** Dataset excerpts **
--------

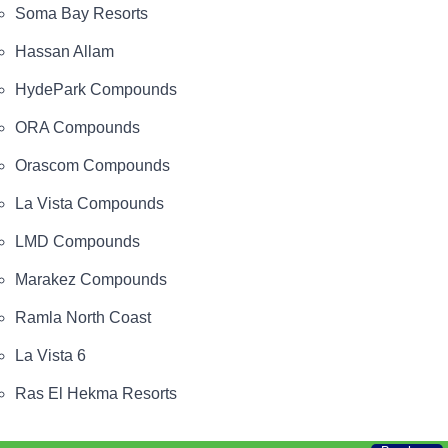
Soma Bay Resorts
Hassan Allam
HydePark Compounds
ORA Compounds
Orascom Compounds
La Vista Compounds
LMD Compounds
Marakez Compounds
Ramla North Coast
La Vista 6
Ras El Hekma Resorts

--------

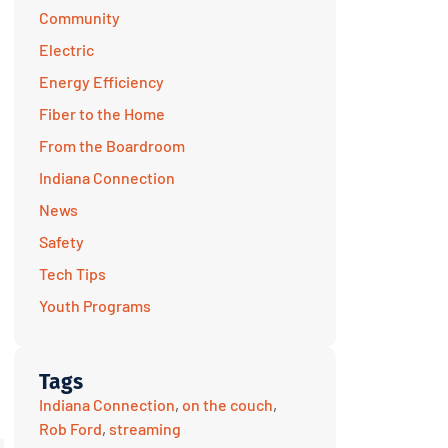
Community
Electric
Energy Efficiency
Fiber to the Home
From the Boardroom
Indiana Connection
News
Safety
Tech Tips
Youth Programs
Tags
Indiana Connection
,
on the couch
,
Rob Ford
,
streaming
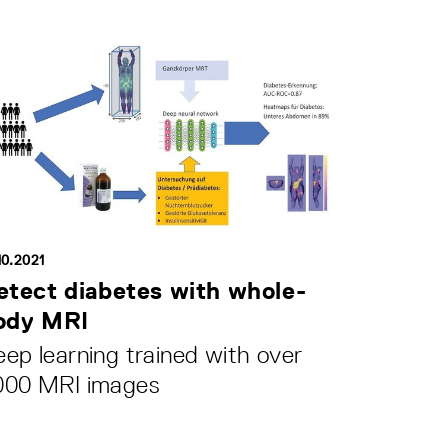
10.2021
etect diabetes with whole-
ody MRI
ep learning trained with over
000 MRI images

--------

** Problem description **
From the records above, print only the lines between the one holding "etect diabetes with" and the one holding "000 MRI images", inclusive, exactly as they stand.

** Completed exercise **
etect diabetes with whole-
ody MRI
ep learning trained with over
000 MRI images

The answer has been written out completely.